> **The problem**
Please transcribe the lines below exactly, and leave every image behind.

> **Material for the task**

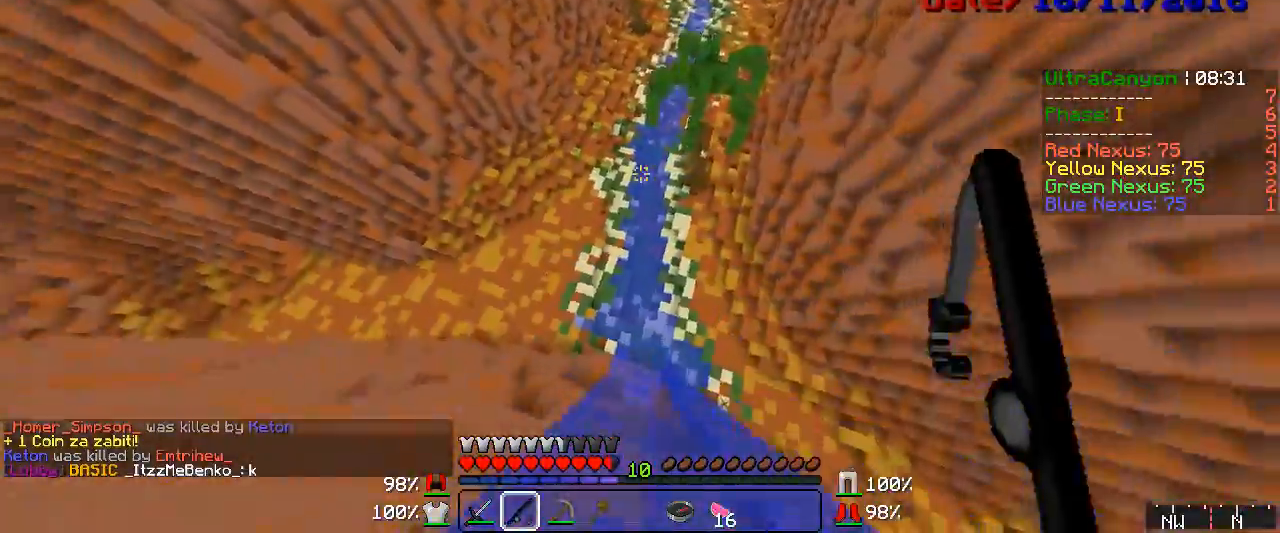
{"keys": ["w"], "mouse": [], "events": [[17, "a", "down"], [333, "a", "up"]]}
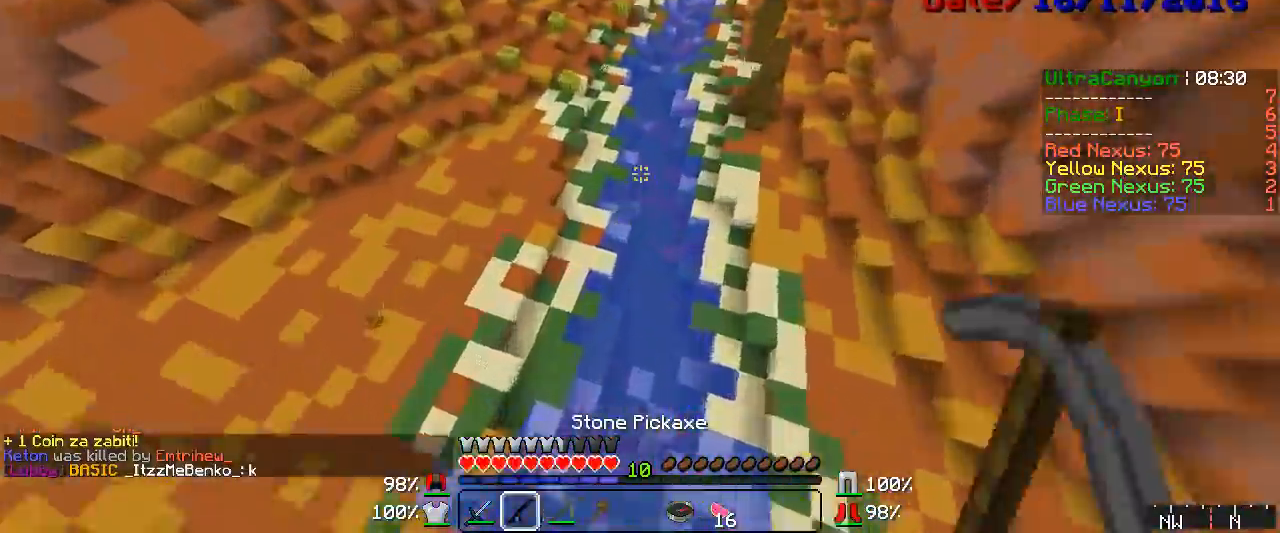
{"keys": ["w"], "mouse": [], "events": [[250, "mouse_right", "down"], [300, "mouse_right", "up"], [333, "mouse_right", "down"], [400, "mouse_right", "up"]]}
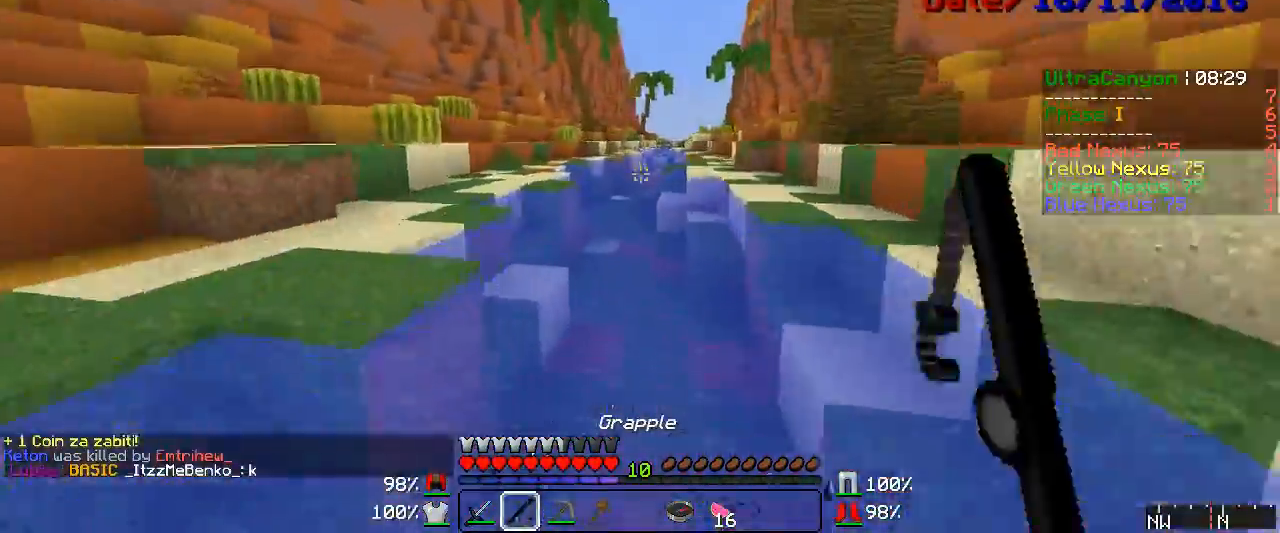
{"keys": ["w"], "mouse": [], "events": [[17, "mouse_right", "down"], [50, "mouse_right", "up"], [217, "mouse_right", "down"], [283, "mouse_right", "up"]]}
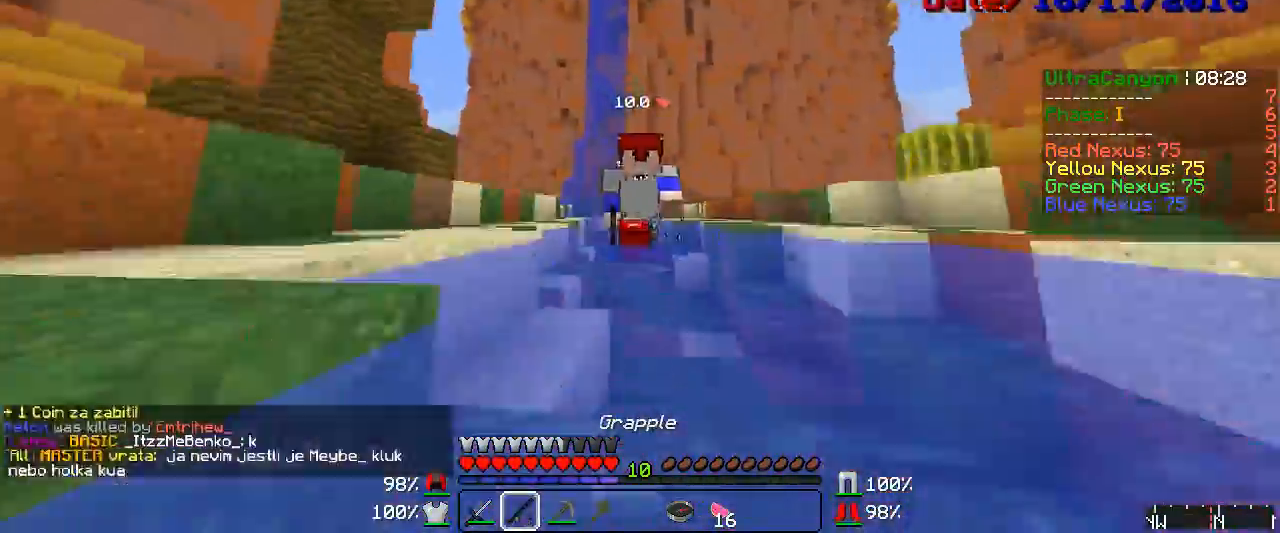
{"keys": ["w"], "mouse": [], "events": [[50, "mouse_right", "down"], [67, "mouse_right", "up"], [100, "mouse_right", "down"], [167, "mouse_right", "up"], [300, "mouse_right", "down"], [333, "mouse_right", "up"], [400, "mouse_right", "down"], [433, "mouse_right", "up"]]}
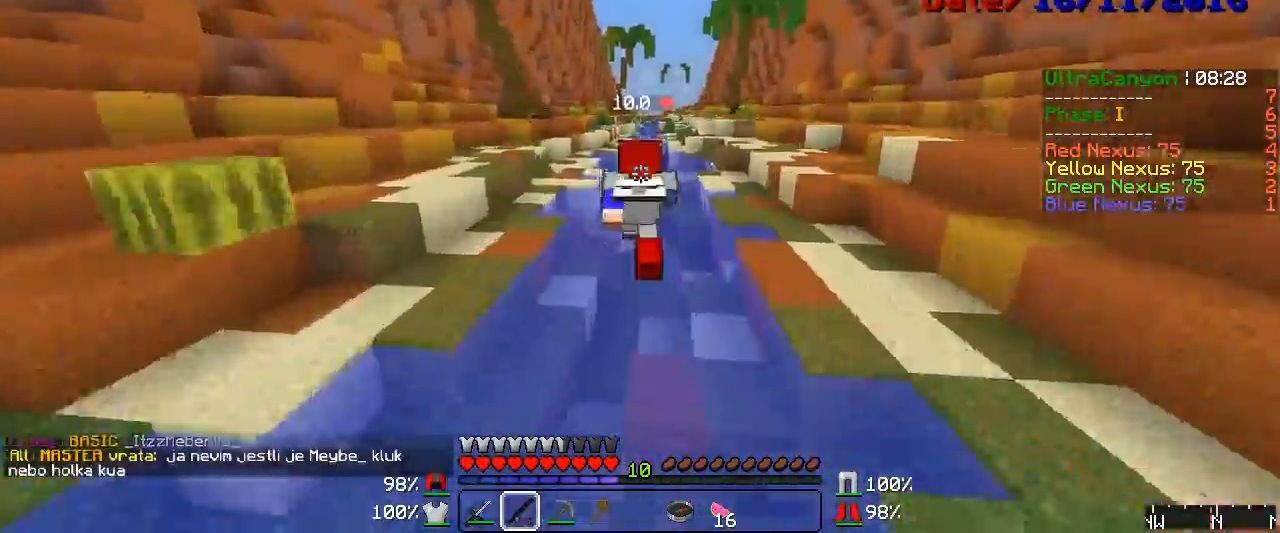
{"keys": ["w"], "mouse": [], "events": [[67, "mouse_right", "down"], [100, "mouse_right", "up"], [167, "mouse_right", "down"], [217, "mouse_right", "up"], [367, "mouse_right", "down"], [400, "mouse_right", "up"], [433, "mouse_right", "down"], [483, "mouse_right", "up"]]}
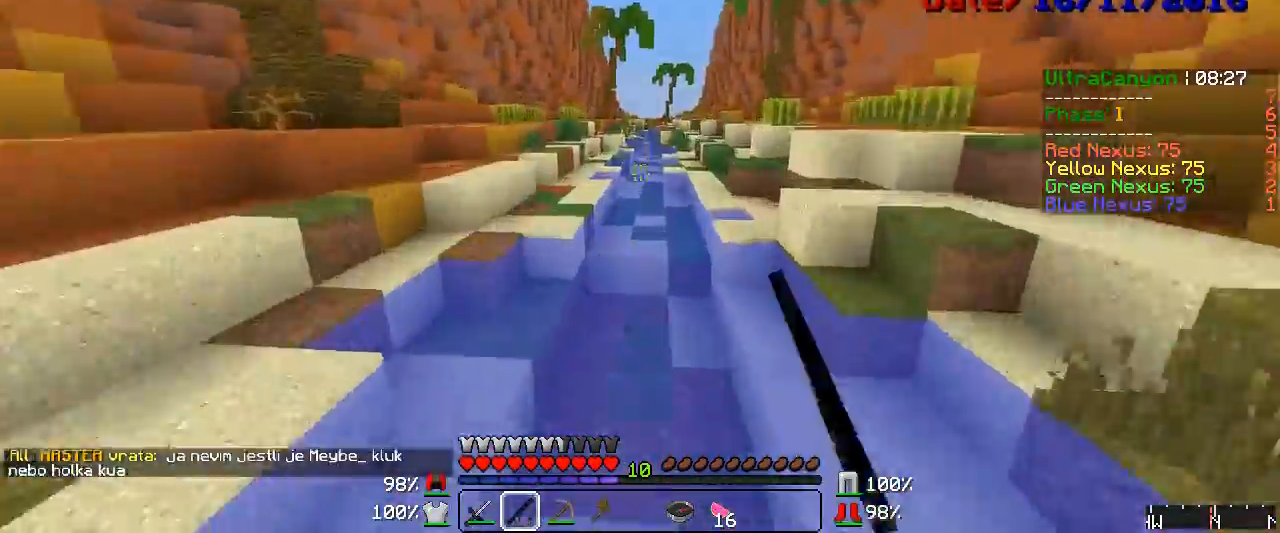
{"keys": ["w"], "mouse": [], "events": [[67, "mouse_right", "down"], [133, "mouse_right", "up"], [217, "mouse_right", "down"], [283, "mouse_right", "up"], [367, "mouse_right", "down"], [433, "mouse_right", "up"]]}
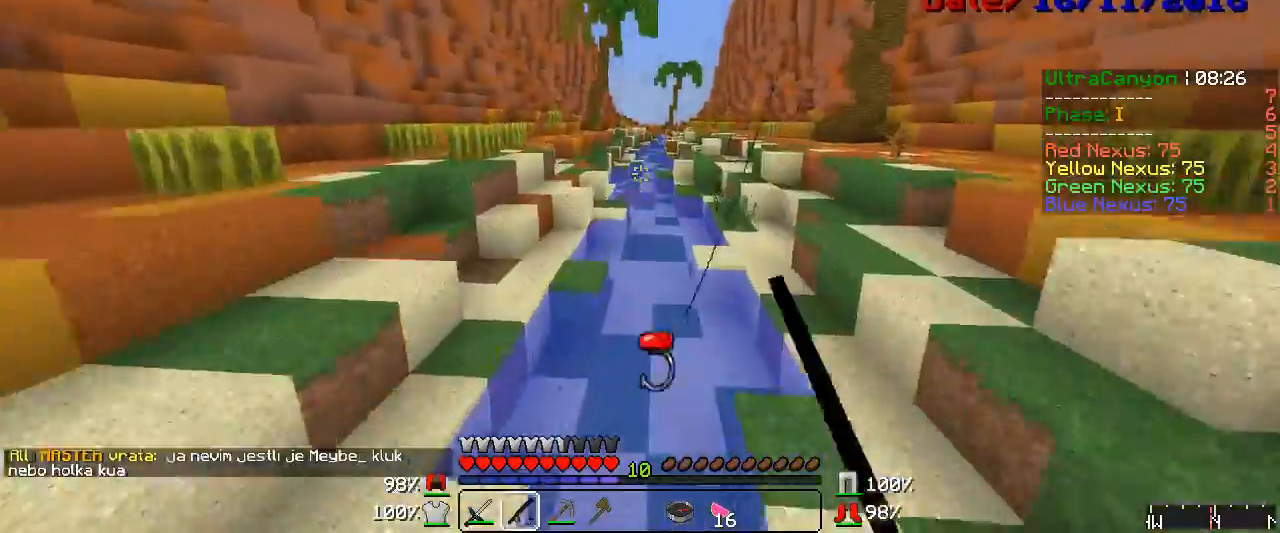
{"keys": ["w"], "mouse": [], "events": [[67, "mouse_right", "down"], [100, "mouse_right", "up"], [217, "mouse_right", "down"], [250, "mouse_right", "up"], [400, "mouse_right", "down"], [450, "mouse_right", "up"]]}
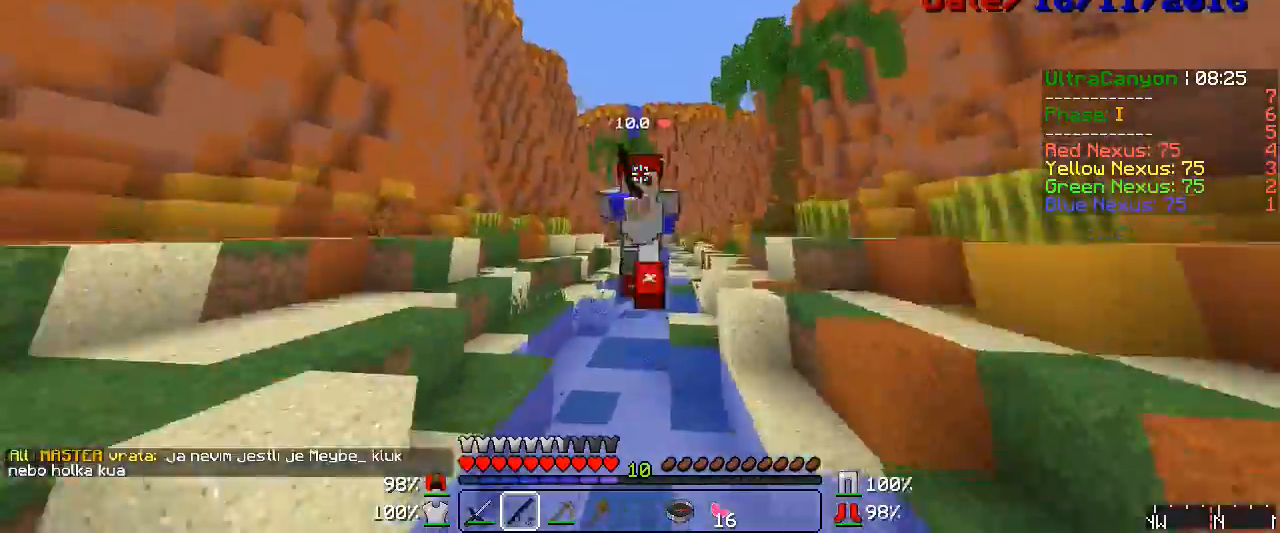
{"keys": ["w"], "mouse": ["right"], "events": [[67, "mouse_right", "down"], [133, "mouse_right", "up"], [300, "mouse_right", "down"], [367, "mouse_right", "up"], [450, "mouse_right", "down"]]}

> **Answer section**
{"keys": ["w"], "mouse": [], "events": [[17, "a", "down"], [333, "a", "up"]]}
{"keys": ["w"], "mouse": [], "events": [[250, "mouse_right", "down"], [300, "mouse_right", "up"], [333, "mouse_right", "down"], [400, "mouse_right", "up"]]}
{"keys": ["w"], "mouse": [], "events": [[17, "mouse_right", "down"], [50, "mouse_right", "up"], [217, "mouse_right", "down"], [283, "mouse_right", "up"]]}
{"keys": ["w"], "mouse": [], "events": [[50, "mouse_right", "down"], [67, "mouse_right", "up"], [100, "mouse_right", "down"], [167, "mouse_right", "up"], [300, "mouse_right", "down"], [333, "mouse_right", "up"], [400, "mouse_right", "down"], [433, "mouse_right", "up"]]}
{"keys": ["w"], "mouse": [], "events": [[67, "mouse_right", "down"], [100, "mouse_right", "up"], [167, "mouse_right", "down"], [217, "mouse_right", "up"], [367, "mouse_right", "down"], [400, "mouse_right", "up"], [433, "mouse_right", "down"], [483, "mouse_right", "up"]]}
{"keys": ["w"], "mouse": [], "events": [[67, "mouse_right", "down"], [133, "mouse_right", "up"], [217, "mouse_right", "down"], [283, "mouse_right", "up"], [367, "mouse_right", "down"], [433, "mouse_right", "up"]]}
{"keys": ["w"], "mouse": [], "events": [[67, "mouse_right", "down"], [100, "mouse_right", "up"], [217, "mouse_right", "down"], [250, "mouse_right", "up"], [400, "mouse_right", "down"], [450, "mouse_right", "up"]]}
{"keys": ["w"], "mouse": ["right"], "events": [[67, "mouse_right", "down"], [133, "mouse_right", "up"], [300, "mouse_right", "down"], [367, "mouse_right", "up"], [450, "mouse_right", "down"]]}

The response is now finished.